PHOTO/World Issue Check

Few today can doubt the centrality of the division in American society that goes by the name of race. The police violence to which black people in the us are routinely subjected has become more widely visible, thanks to cellphone videos and social media. The names of those killed by the police in the past few years, across the country—Eric Garner in New York, Breonna Taylor in Kentucky, Jacob Blake in Wisconsin, Rayshard Brooks in Atlanta, Freddie Gray in Baltimore, Rekia Boyd in Chicago, George Floyd in Minneapolis, to name but a few—are borne on the placards of protests often galvanized by working-class communities.

Yet despite the inescapable significance of the colour line in the us, its basis is curiously elusive. Race, needless to say, is not a biological classification. Even when considered as a socio-cultural category, it cannot account for the persistent forms of oppression and exclusion faced by African-Americans, in contrast to other groups—as illustrated by the famous anecdote, told by Malcolm X among others, of a dark-skinned friend who put on a turban and was duly seated and served in a segregated restaurant in Atlanta.
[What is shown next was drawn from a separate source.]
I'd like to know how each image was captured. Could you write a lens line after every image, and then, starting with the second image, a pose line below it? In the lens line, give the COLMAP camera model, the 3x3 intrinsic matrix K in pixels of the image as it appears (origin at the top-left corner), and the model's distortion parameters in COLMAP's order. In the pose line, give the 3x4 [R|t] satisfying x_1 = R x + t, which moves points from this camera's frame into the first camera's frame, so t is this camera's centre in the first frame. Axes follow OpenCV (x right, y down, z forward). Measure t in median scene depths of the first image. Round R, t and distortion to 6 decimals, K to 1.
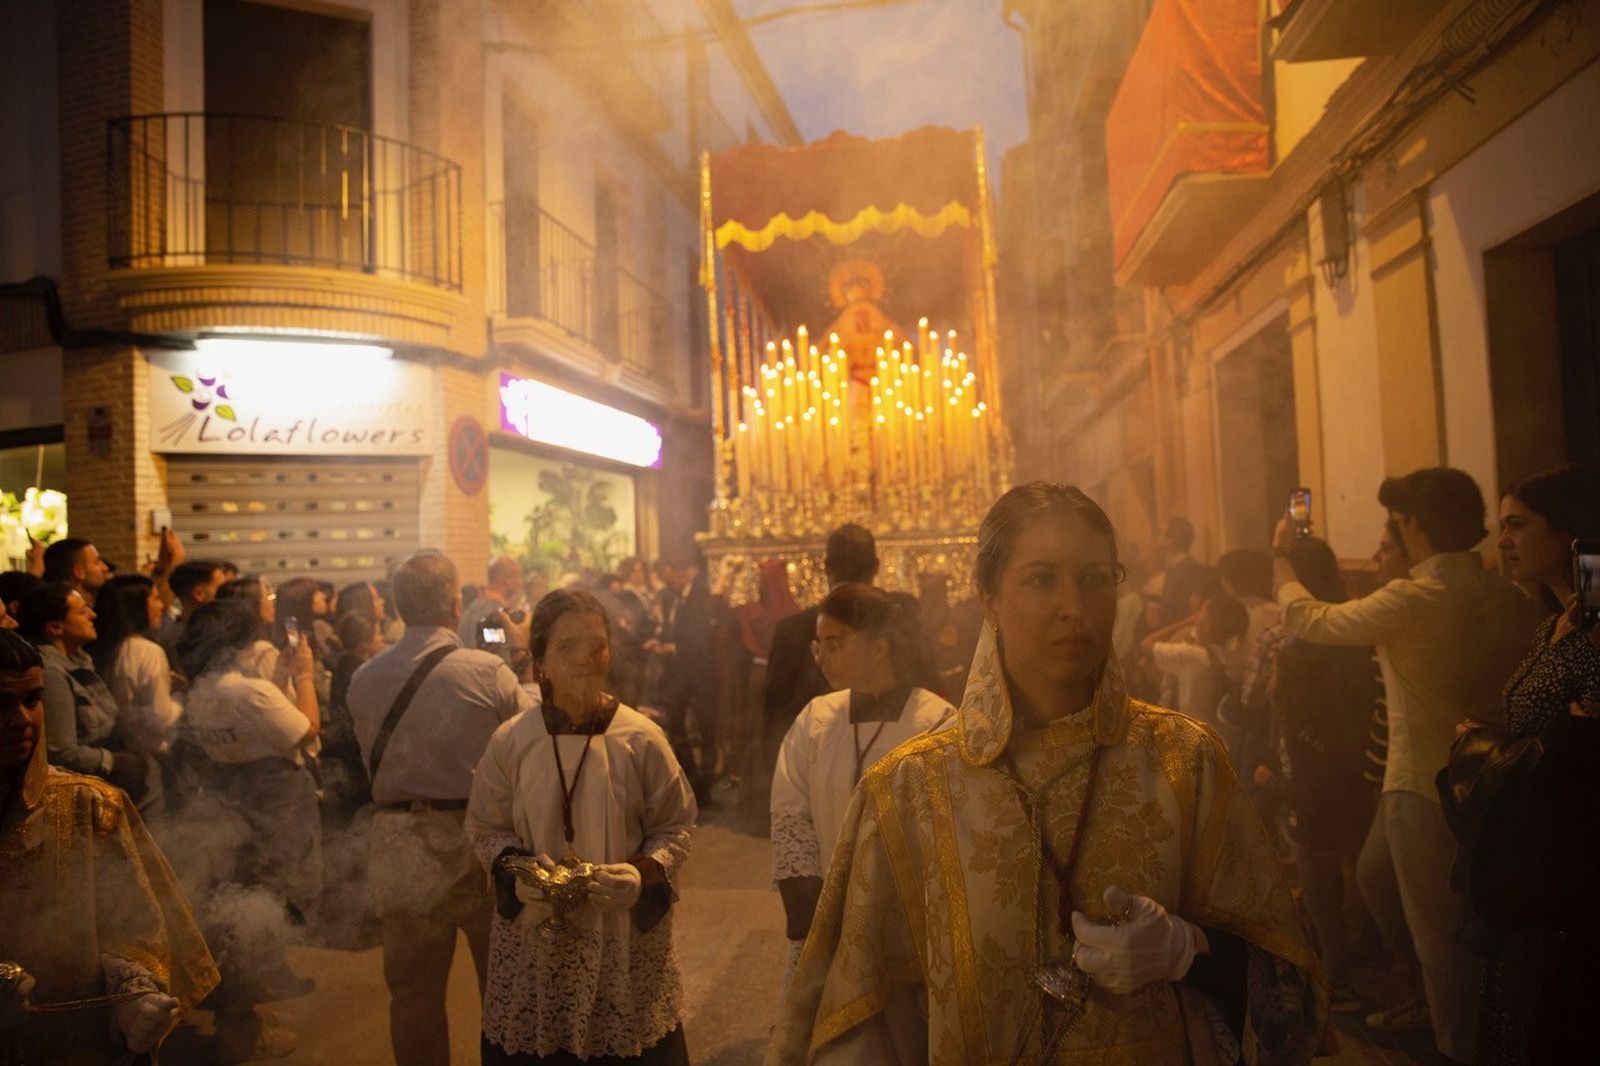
lens RADIAL K [[777.6, 0, 812.5], [0, 777.6, 539.6], [0, 0, 1]] dist [-0.065616, 0.000197]
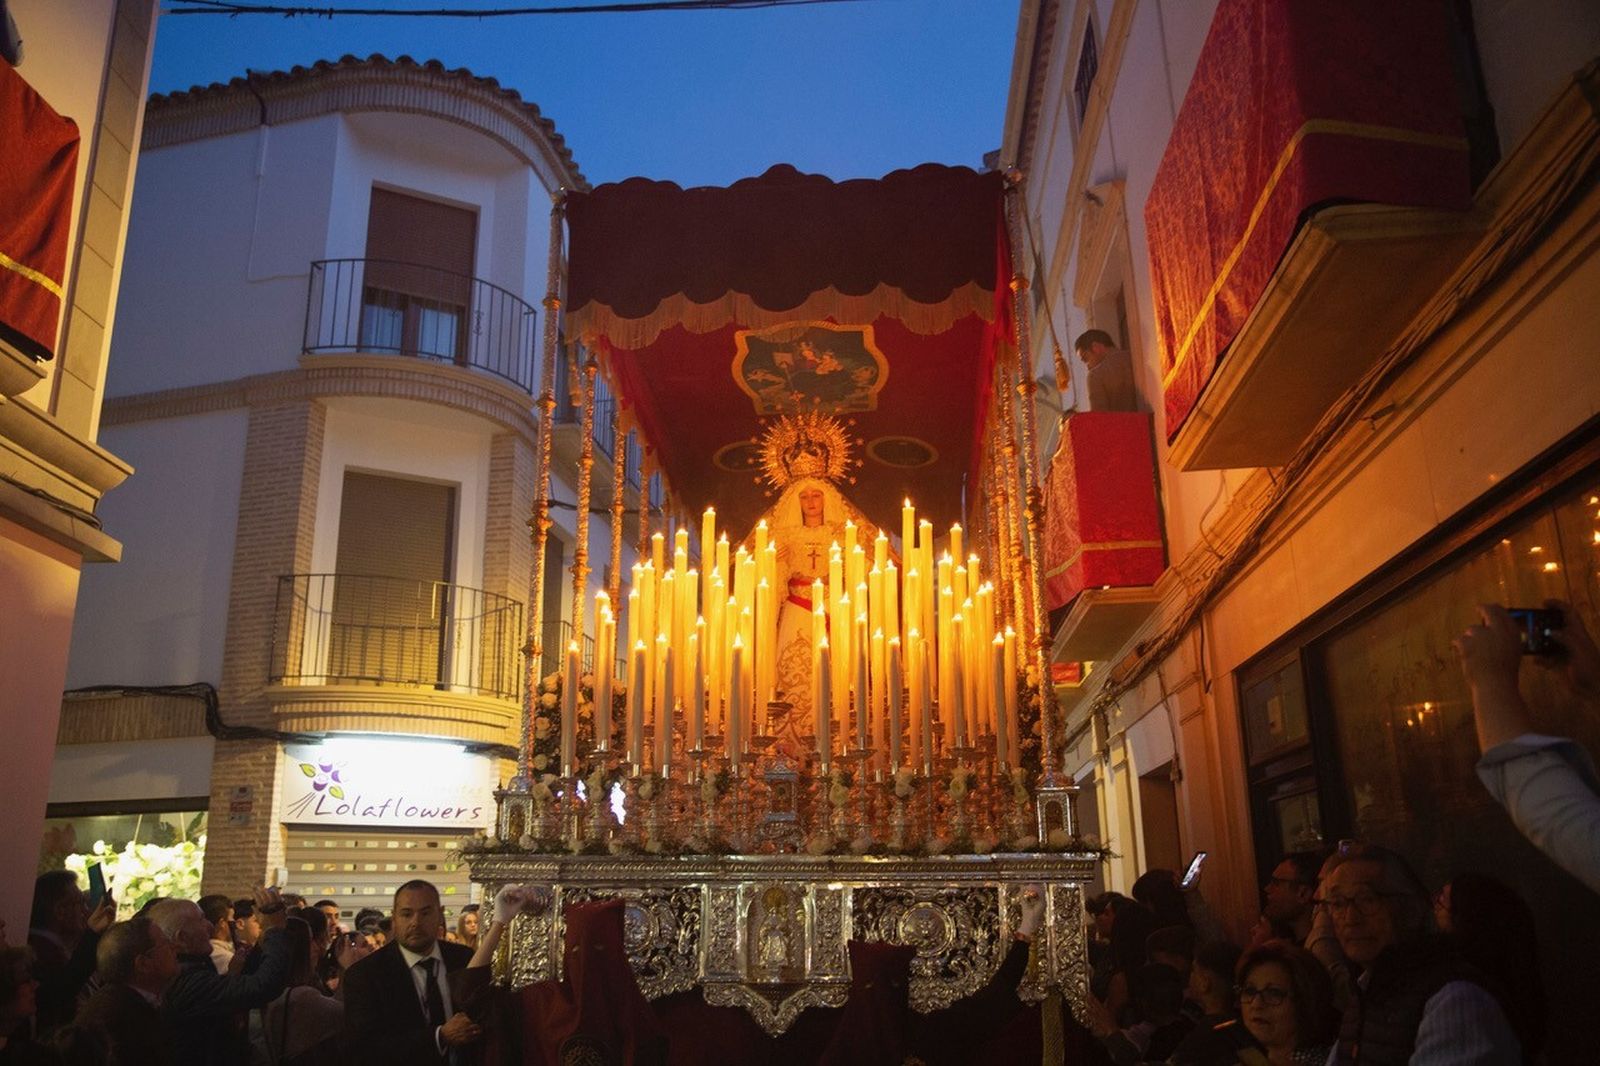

Colour alone was not the issue. Whether or not the story is true, the mere possibility that such a stunt might work points to an aspect of African-American identity that lies beyond the physical markers of ‘race’ or ethnic ancestry alone.

Nor is anti-black racism in the us a form of xenophobia, as might be said of prejudice against immigrants in Europe. The American form is mitigated, not deepened, by signs of foreign extraction. Malcolm X, for one, made that principle the foundation of his political philosophy. From his original commitment to the faux-exoticism of the Nation of Islam sect to the pan-Africanism of his final years, he sought to raise black Americans generally to the status of visiting Africans. As part of that project, he called—like a number of black leaders before and since—for the recognition of his people as an oppressed nationality. Yet black people in America do not constitute a nation. They have no territory or economic life of their own; black culture is archetypically American. While some have been attracted to nationalist movements, the vast majority of blacks have aspired not to secede but to integrate.